Today I learned about Intel’s AI sliders that filter online gaming abuse

Last month during its virtual GDC presentation Intel announced Bleep, a new AI-powered tool that it hopes will cut down on the amount of toxicity gamers have to experience in voice chat. According to Intel, the app “uses AI to detect and redact audio based on user preferences.” The filter works on incoming audio, acting as an additional user-controlled layer of moderation on top of what a platform or service already offers.

It’s a noble effort, but there’s something bleakly funny about Bleep’s interface, which lists in minute detail all of the different categories of abuse that people might encounter online, paired with sliders to control the quantity of mistreatment users want to hear. Categories range anywhere from “Aggression” to “LGBTQ+ Hate,” “Misogyny,” “Racism and Xenophobia,” and “White nationalism.” There’s even a toggle for the N-word. Bleep’s page notes that it’s yet to enter public beta, so all of this is subject to change.

Filters include “Aggression,” “Misogyny” …
Credit: Intel

… and a toggle for the “N-word.”
Image: Intel

With the majority of these categories, Bleep appears to give users a choice: would you like none, some, most, or all of this offensive language to be filtered out?

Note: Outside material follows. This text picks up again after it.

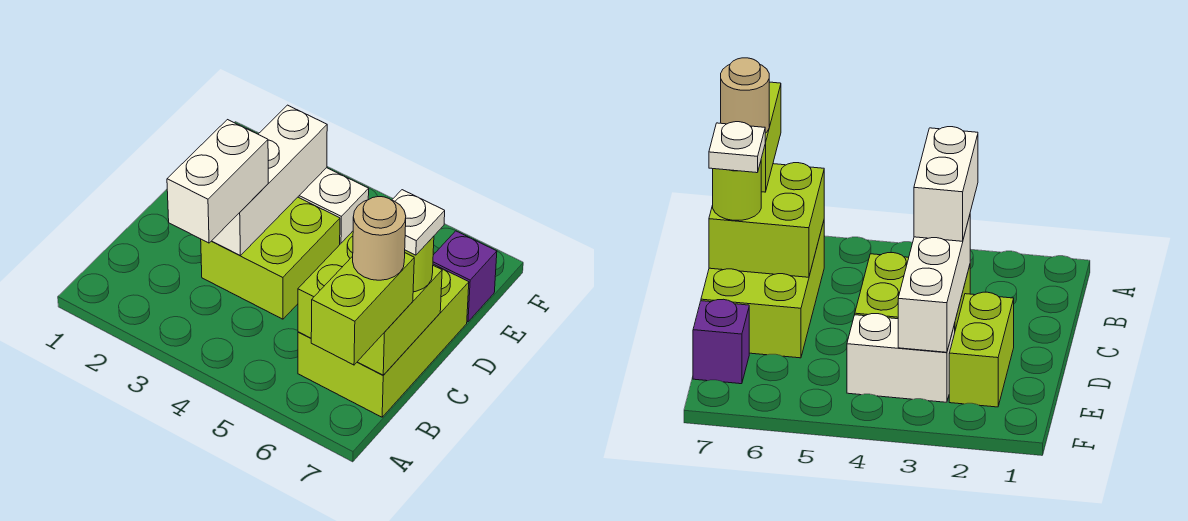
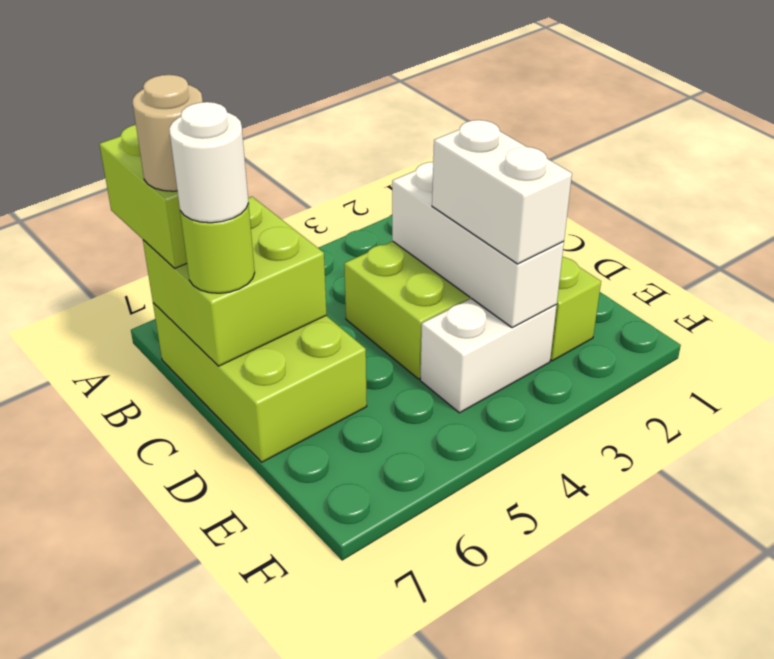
white 1x2 brick [167,120,268,243] -> white 1x2 brick moved to [432,120,572,264]
white 1x1 plate [392,190,445,255] -> white 1x1 round brick [169,102,249,223]
purple 1x1 brick [433,231,497,322] -> none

Like choosing from a buffet of toxic internet slurry, Intel’s interface gives players the option of sprinkling in a light serving of aggression or name-calling into their online gaming.

Bleep has been in the works for a couple of years now — PCMag notes that Intel talked about this initiative way back at GDC 2019 — and it’s working with AI moderation specialists Spirit AI on the software. But moderating online spaces using artificial intelligence is no easy feat as platforms like Facebook and YouTube have shown. Although automated systems can identify straightforwardly offensive words, they often fail to consider the context and nuance of certain insults and threats. Online toxicity comes in many, constantly evolving forms that can be difficult for even the most advanced AI moderation systems to spot.

“While we recognize that solutions like Bleep don’t erase the problem, we believe it’s a step in the right direction, giving gamers a tool to control their experience,” Intel’s Roger Chandler said during its GDC demonstration. Intel says it hopes to release Bleep later this year, and adds that the technology relies on its hardware accelerated AI speech detection, suggesting that the software may rely on Intel hardware to run.